WHAT YOU ARE ASKED TO DO:
For this task, output every entry below exactly and omit the pictures.

─── EXCERPTED RECORDS ───

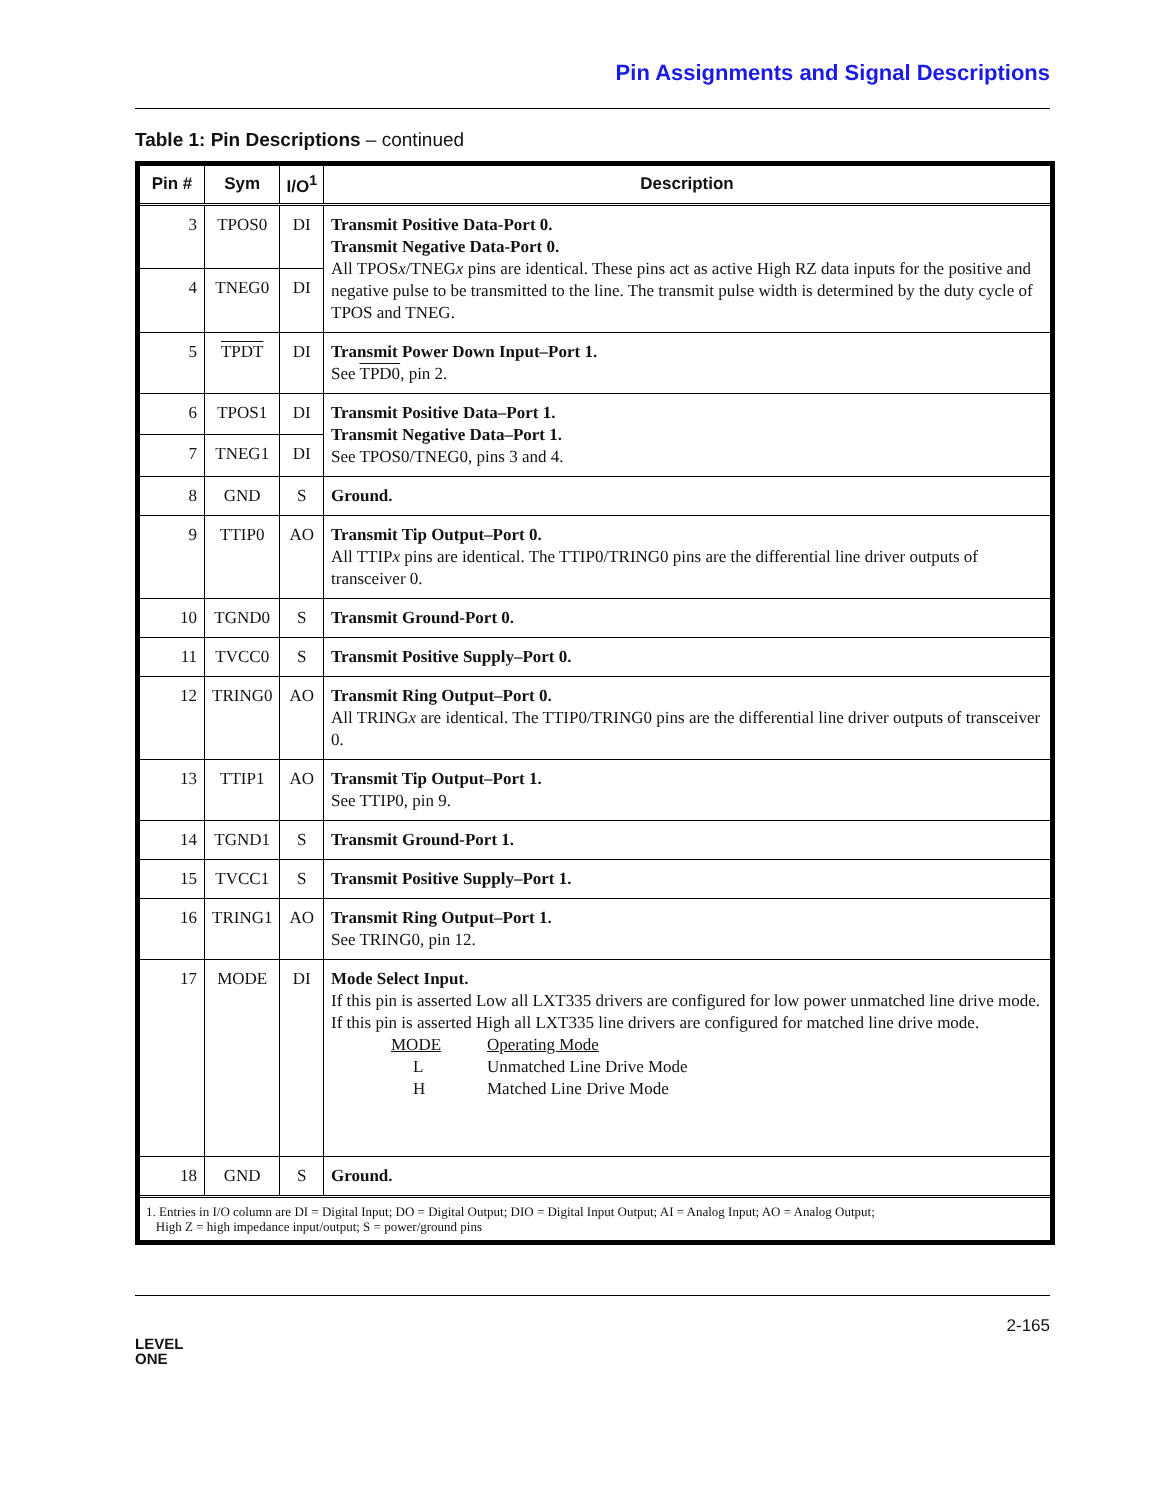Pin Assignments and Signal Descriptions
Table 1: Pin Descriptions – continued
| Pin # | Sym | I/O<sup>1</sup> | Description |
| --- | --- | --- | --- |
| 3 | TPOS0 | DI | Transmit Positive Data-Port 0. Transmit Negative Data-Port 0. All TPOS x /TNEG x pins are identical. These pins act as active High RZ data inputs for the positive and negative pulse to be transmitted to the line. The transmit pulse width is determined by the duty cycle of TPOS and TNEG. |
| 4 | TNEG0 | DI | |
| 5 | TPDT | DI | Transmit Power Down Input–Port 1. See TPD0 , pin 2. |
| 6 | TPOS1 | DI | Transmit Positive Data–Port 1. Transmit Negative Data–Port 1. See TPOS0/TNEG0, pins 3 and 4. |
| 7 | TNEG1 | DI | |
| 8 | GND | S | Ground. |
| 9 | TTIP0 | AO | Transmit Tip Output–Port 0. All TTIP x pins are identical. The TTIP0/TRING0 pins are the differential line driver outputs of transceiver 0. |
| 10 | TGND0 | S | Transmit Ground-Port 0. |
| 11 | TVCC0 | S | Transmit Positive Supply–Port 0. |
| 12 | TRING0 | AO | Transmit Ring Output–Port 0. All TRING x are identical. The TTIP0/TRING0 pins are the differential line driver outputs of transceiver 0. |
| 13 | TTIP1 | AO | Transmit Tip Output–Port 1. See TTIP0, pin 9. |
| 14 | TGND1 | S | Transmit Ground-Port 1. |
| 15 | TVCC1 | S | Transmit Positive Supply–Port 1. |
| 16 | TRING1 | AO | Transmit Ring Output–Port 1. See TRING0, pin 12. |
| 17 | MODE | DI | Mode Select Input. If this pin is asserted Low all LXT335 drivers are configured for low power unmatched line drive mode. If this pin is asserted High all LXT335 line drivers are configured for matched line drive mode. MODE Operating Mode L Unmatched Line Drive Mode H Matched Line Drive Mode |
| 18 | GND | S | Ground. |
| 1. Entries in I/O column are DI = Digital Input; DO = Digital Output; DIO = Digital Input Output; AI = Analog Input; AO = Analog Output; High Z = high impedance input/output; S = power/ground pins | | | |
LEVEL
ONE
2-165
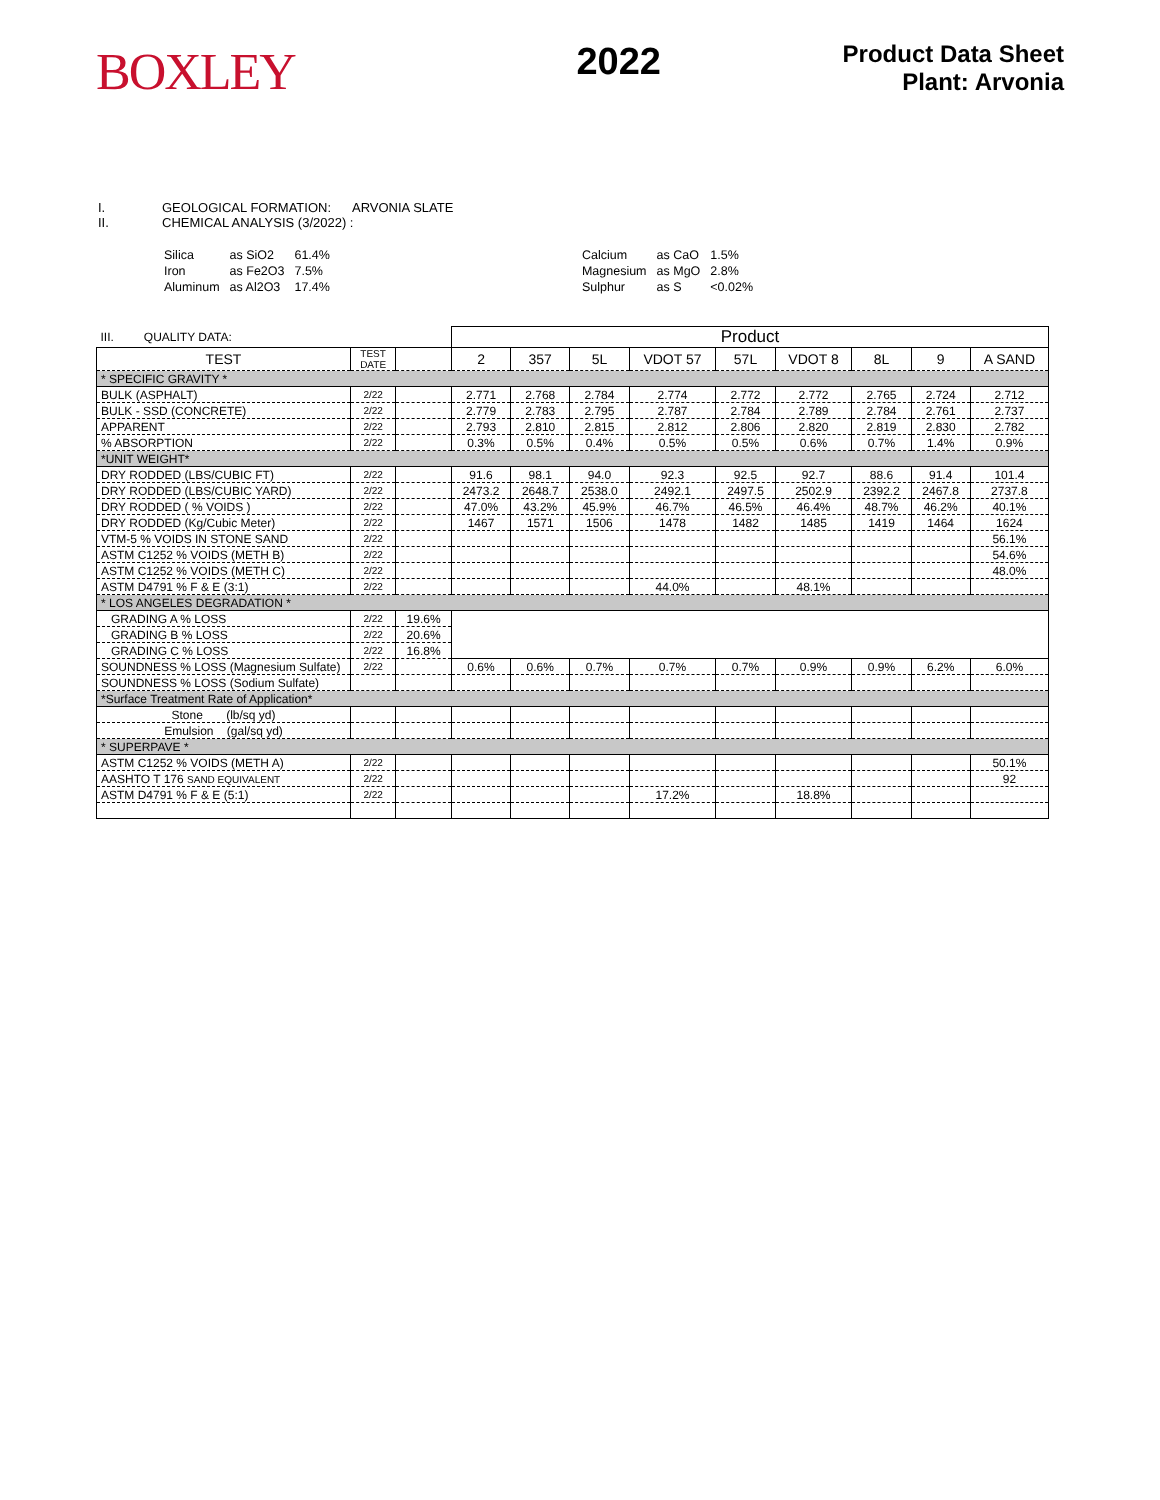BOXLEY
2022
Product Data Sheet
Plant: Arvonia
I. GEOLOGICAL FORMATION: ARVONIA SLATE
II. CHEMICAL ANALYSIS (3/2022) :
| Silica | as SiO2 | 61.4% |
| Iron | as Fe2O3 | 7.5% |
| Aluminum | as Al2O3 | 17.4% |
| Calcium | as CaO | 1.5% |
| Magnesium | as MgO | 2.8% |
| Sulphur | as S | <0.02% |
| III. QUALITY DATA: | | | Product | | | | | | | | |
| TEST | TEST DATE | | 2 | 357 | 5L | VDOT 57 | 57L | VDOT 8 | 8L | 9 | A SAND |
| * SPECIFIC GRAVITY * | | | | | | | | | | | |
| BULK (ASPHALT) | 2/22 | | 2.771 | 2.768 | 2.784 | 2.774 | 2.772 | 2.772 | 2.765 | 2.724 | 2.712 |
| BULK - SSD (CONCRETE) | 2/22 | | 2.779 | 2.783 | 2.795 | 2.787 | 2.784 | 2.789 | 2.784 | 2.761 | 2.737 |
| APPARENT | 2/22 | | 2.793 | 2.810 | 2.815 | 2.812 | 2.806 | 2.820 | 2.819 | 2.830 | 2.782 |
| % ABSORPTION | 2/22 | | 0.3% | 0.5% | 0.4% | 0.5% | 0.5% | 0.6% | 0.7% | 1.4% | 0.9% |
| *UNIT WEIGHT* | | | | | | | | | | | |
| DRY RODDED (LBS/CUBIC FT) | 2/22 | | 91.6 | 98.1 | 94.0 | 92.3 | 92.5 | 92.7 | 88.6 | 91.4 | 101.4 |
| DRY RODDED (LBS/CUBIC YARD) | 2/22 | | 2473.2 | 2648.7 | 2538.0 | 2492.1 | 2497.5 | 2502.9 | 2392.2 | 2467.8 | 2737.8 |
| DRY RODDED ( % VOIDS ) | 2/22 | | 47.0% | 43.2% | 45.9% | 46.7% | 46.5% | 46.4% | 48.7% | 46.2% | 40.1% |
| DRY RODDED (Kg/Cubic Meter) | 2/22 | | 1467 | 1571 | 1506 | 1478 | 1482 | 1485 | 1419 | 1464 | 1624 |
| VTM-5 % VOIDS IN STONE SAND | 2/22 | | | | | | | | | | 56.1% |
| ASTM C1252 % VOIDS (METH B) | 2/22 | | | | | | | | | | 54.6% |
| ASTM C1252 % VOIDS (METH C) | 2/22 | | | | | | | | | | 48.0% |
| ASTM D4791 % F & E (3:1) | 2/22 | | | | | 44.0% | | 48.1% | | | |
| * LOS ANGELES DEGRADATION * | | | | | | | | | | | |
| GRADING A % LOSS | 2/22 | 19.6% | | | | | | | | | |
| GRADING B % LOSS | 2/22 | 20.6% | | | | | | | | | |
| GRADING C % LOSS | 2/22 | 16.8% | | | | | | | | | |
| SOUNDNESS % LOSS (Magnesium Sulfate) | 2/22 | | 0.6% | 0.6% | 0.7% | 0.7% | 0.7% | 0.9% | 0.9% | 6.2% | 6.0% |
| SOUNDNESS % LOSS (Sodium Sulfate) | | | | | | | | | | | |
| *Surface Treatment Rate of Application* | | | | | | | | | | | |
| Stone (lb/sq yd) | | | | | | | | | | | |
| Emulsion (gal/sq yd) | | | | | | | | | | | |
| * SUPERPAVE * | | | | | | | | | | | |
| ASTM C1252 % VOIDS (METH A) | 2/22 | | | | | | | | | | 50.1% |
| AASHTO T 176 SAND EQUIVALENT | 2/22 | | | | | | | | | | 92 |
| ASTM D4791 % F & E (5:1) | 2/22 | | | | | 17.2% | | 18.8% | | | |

───

RESULT FOR THIS EXERCISE:
Pin Assignments and Signal Descriptions
Table 1: Pin Descriptions – continued
| Pin # | Sym | I/O<sup>1</sup> | Description |
| --- | --- | --- | --- |
| 3 | TPOS0 | DI | Transmit Positive Data-Port 0. Transmit Negative Data-Port 0. All TPOS x /TNEG x pins are identical. These pins act as active High RZ data inputs for the positive and negative pulse to be transmitted to the line. The transmit pulse width is determined by the duty cycle of TPOS and TNEG. |
| 4 | TNEG0 | DI | |
| 5 | TPDT | DI | Transmit Power Down Input–Port 1. See TPD0 , pin 2. |
| 6 | TPOS1 | DI | Transmit Positive Data–Port 1. Transmit Negative Data–Port 1. See TPOS0/TNEG0, pins 3 and 4. |
| 7 | TNEG1 | DI | |
| 8 | GND | S | Ground. |
| 9 | TTIP0 | AO | Transmit Tip Output–Port 0. All TTIP x pins are identical. The TTIP0/TRING0 pins are the differential line driver outputs of transceiver 0. |
| 10 | TGND0 | S | Transmit Ground-Port 0. |
| 11 | TVCC0 | S | Transmit Positive Supply–Port 0. |
| 12 | TRING0 | AO | Transmit Ring Output–Port 0. All TRING x are identical. The TTIP0/TRING0 pins are the differential line driver outputs of transceiver 0. |
| 13 | TTIP1 | AO | Transmit Tip Output–Port 1. See TTIP0, pin 9. |
| 14 | TGND1 | S | Transmit Ground-Port 1. |
| 15 | TVCC1 | S | Transmit Positive Supply–Port 1. |
| 16 | TRING1 | AO | Transmit Ring Output–Port 1. See TRING0, pin 12. |
| 17 | MODE | DI | Mode Select Input. If this pin is asserted Low all LXT335 drivers are configured for low power unmatched line drive mode. If this pin is asserted High all LXT335 line drivers are configured for matched line drive mode. MODE Operating Mode L Unmatched Line Drive Mode H Matched Line Drive Mode |
| 18 | GND | S | Ground. |
| 1. Entries in I/O column are DI = Digital Input; DO = Digital Output; DIO = Digital Input Output; AI = Analog Input; AO = Analog Output; High Z = high impedance input/output; S = power/ground pins | | | |
LEVEL
ONE
2-165
BOXLEY
2022
Product Data Sheet
Plant: Arvonia
I. GEOLOGICAL FORMATION: ARVONIA SLATE
II. CHEMICAL ANALYSIS (3/2022) :
| Silica | as SiO2 | 61.4% |
| Iron | as Fe2O3 | 7.5% |
| Aluminum | as Al2O3 | 17.4% |
| Calcium | as CaO | 1.5% |
| Magnesium | as MgO | 2.8% |
| Sulphur | as S | <0.02% |
| III. QUALITY DATA: | | | Product | | | | | | | | |
| TEST | TEST DATE | | 2 | 357 | 5L | VDOT 57 | 57L | VDOT 8 | 8L | 9 | A SAND |
| * SPECIFIC GRAVITY * | | | | | | | | | | | |
| BULK (ASPHALT) | 2/22 | | 2.771 | 2.768 | 2.784 | 2.774 | 2.772 | 2.772 | 2.765 | 2.724 | 2.712 |
| BULK - SSD (CONCRETE) | 2/22 | | 2.779 | 2.783 | 2.795 | 2.787 | 2.784 | 2.789 | 2.784 | 2.761 | 2.737 |
| APPARENT | 2/22 | | 2.793 | 2.810 | 2.815 | 2.812 | 2.806 | 2.820 | 2.819 | 2.830 | 2.782 |
| % ABSORPTION | 2/22 | | 0.3% | 0.5% | 0.4% | 0.5% | 0.5% | 0.6% | 0.7% | 1.4% | 0.9% |
| *UNIT WEIGHT* | | | | | | | | | | | |
| DRY RODDED (LBS/CUBIC FT) | 2/22 | | 91.6 | 98.1 | 94.0 | 92.3 | 92.5 | 92.7 | 88.6 | 91.4 | 101.4 |
| DRY RODDED (LBS/CUBIC YARD) | 2/22 | | 2473.2 | 2648.7 | 2538.0 | 2492.1 | 2497.5 | 2502.9 | 2392.2 | 2467.8 | 2737.8 |
| DRY RODDED ( % VOIDS ) | 2/22 | | 47.0% | 43.2% | 45.9% | 46.7% | 46.5% | 46.4% | 48.7% | 46.2% | 40.1% |
| DRY RODDED (Kg/Cubic Meter) | 2/22 | | 1467 | 1571 | 1506 | 1478 | 1482 | 1485 | 1419 | 1464 | 1624 |
| VTM-5 % VOIDS IN STONE SAND | 2/22 | | | | | | | | | | 56.1% |
| ASTM C1252 % VOIDS (METH B) | 2/22 | | | | | | | | | | 54.6% |
| ASTM C1252 % VOIDS (METH C) | 2/22 | | | | | | | | | | 48.0% |
| ASTM D4791 % F & E (3:1) | 2/22 | | | | | 44.0% | | 48.1% | | | |
| * LOS ANGELES DEGRADATION * | | | | | | | | | | | |
| GRADING A % LOSS | 2/22 | 19.6% | | | | | | | | | |
| GRADING B % LOSS | 2/22 | 20.6% | | | | | | | | | |
| GRADING C % LOSS | 2/22 | 16.8% | | | | | | | | | |
| SOUNDNESS % LOSS (Magnesium Sulfate) | 2/22 | | 0.6% | 0.6% | 0.7% | 0.7% | 0.7% | 0.9% | 0.9% | 6.2% | 6.0% |
| SOUNDNESS % LOSS (Sodium Sulfate) | | | | | | | | | | | |
| *Surface Treatment Rate of Application* | | | | | | | | | | | |
| Stone (lb/sq yd) | | | | | | | | | | | |
| Emulsion (gal/sq yd) | | | | | | | | | | | |
| * SUPERPAVE * | | | | | | | | | | | |
| ASTM C1252 % VOIDS (METH A) | 2/22 | | | | | | | | | | 50.1% |
| AASHTO T 176 SAND EQUIVALENT | 2/22 | | | | | | | | | | 92 |
| ASTM D4791 % F & E (5:1) | 2/22 | | | | | 17.2% | | 18.8% | | | |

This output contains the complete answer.